START RECORDS FOR PROCESSING

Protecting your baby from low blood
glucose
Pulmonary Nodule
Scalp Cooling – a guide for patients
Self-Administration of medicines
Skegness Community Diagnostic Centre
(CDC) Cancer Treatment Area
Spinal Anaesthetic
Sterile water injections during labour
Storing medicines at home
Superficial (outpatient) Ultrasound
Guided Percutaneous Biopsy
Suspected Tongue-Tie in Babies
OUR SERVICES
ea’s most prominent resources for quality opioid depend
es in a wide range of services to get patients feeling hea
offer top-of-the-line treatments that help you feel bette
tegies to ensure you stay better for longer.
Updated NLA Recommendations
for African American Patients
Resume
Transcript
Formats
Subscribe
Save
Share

END RECORDS FOR PROCESSING
START RECORDS FOR PROCESSING

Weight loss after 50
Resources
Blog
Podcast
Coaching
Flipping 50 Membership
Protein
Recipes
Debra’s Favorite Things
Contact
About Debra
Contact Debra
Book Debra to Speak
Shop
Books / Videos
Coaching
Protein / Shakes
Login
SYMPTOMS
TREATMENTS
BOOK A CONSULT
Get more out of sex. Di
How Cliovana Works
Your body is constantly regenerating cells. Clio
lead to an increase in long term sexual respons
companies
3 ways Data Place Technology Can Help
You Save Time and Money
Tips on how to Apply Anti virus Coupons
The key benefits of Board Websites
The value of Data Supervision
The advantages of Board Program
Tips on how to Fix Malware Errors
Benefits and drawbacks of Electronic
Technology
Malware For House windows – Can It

END RECORDS FOR PROCESSING

PROBLEM TO WORK ON: Set aside each line above that includes the string "Data" and report it.

PROBLEM SOLUTION:
3 ways Data Place Technology Can Help
The value of Data Supervision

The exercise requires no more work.